Karawan zapominasz choćby o hakerach, którzy potrafią robić cuda w necie. Oczywiście, że jak napisałeś człowiek sprowadzony do poziomu małpy nie bedzie miał szans, ale zapomisz że wśród ludzi zawsze będą i małpy i geniusze. Ty podałeś tylko tą głupszą grupę, a jest i będzie tez ta druga, która choćby w podziemiu będzie starała się z władzą komputerów walczyć (jak to pokazano dośc durnie w kolejnych Teraminatorach.

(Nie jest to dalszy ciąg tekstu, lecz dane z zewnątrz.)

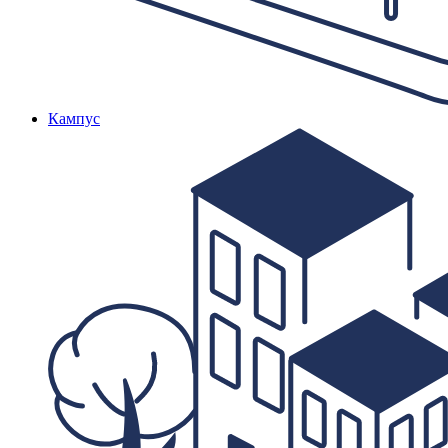
Кампус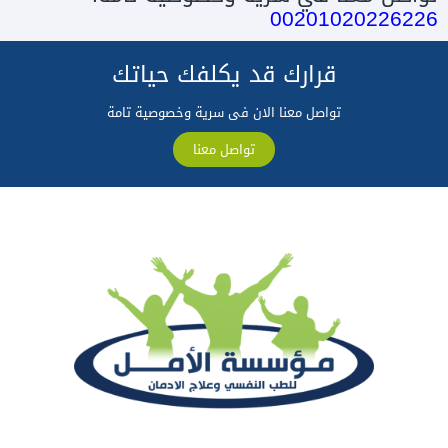
00201020226226
قرارك قد يكلفك حياتك
تواصل معنا الان فى سرية وخصوصية تامة
تواصل معنا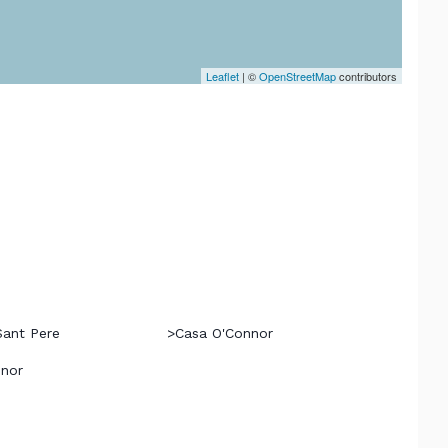
Leaflet
| ©
OpenStreetMap
contributors
Sant Pere
>
Casa O'Connor
nnor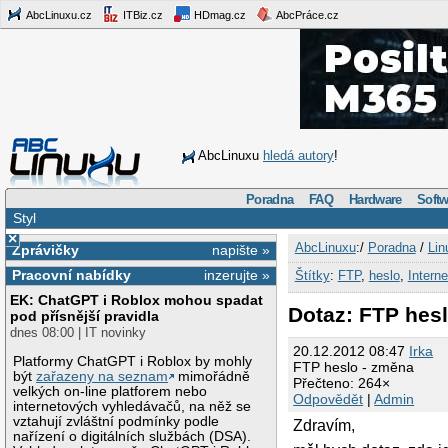
AbcLinuxu.cz
ITBiz.cz
HDmag.cz
AbcPráce.cz
AbcLinuxu
hledá autory
!
Poradna
FAQ
Hardware
Softw
Styl
×
AbcLinuxu
:/
Poradna
/
Lin
Zprávičky
napište »
Pracovní nabídky
inzerujte »
Štítky
:
FTP
,
heslo
,
Interne
EK: ChatGPT i Roblox mohou spadat
Dotaz: FTP hes
pod přísnější pravidla
dnes 08:00 | IT novinky
20.12.2012 08:47
Irka
Platformy ChatGPT i Roblox by mohly
FTP heslo - změna
být
zařazeny na seznam
mimořádně
Přečteno: 264×
velkých on-line platforem nebo
Odpovědět
|
Admin
internetových vyhledávačů, na něž se
vztahují zvláštní podmínky podle
Zdravím,
nařízení o digitálních službách (DSA).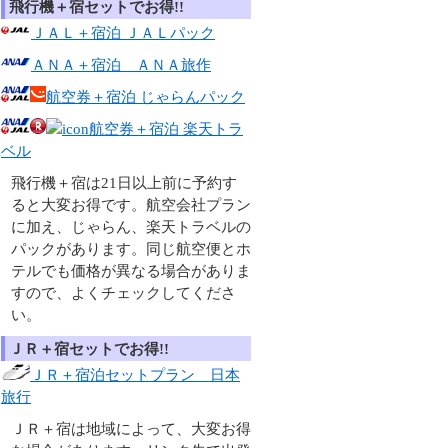
飛行機＋宿セットでお得!!
ＪＡＬ＋宿泊 ＪＡＬパック
ＡＮＡ＋宿泊 ＡＮＡ旅作
航空券＋宿泊 じゃらんパック
航空券＋宿泊 楽天トラ
ベル
飛行機＋宿は21日以上前に予約す
ると大変お得です。航空会社プラン
に加え、じゃらん、楽天トラベルの
パックがあります。同じ航空便とホ
テルでも価格が異なる場合がありま
すので、よくチェックしてくださ
い。
ＪＲ＋宿セットでお得!!
ＪＲ＋宿泊セットプラン 日本
旅行
ＪＲ＋宿は地域によって、大変お得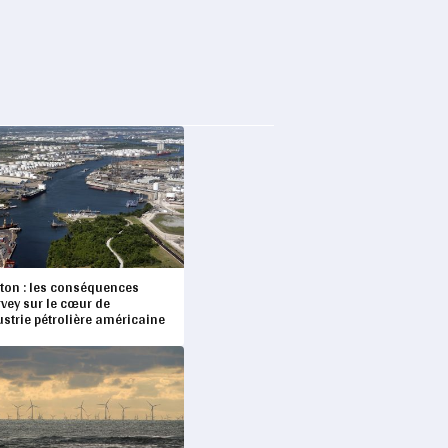
ton : les conséquences
vey sur le cœur de
ustrie pétrolière américaine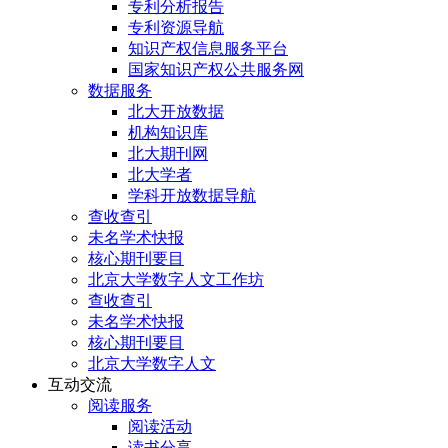
专利分析报告
专利资源导航
知识产权信息服务平台
国家知识产权公共服务网
数据服务
北大开放数据
机构知识库
北大期刊网
北大学者
学科开放数据导航
查收查引
未名学术快报
核心期刊要目
北京大学数字人文工作坊
查收查引
未名学术快报
核心期刊要目
北京大学数字人文
互动交流
阅读服务
阅读活动
读书分享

Piszesz że mocarstwa wykorzystują wiedzę zdolnych ludzi. Zgoda, ale roboty tak skrótowo kiedy się rozwiną nie będą już potrzebowały naukowców bo po co? Ludzie a przynajmniej ci którzy przeżyją zejdą do podziemia (coś ala Matrix).
Dlaczego przeczy?
Otóż dlatego że nigdy komputery nie stworzą nam idealnego świata. Dla nich idealnym światem będą ich własne rządy bez ludzi. Nas wytępią albo osadzą w rezerwatach (tak jak tzw. Amerykanie swoich tubylców czyli Indian). Dla mnie komputery to początek końca ludzkości (co też opisują np. futurolodzy). Jak napisała w Medalionach Zofia Nałkowska „Ludzie ludziom zgotowali ten los” - to, co prawda dotyczyło II wojny i obozów, ale tutaj także jak najbardziej pasuje.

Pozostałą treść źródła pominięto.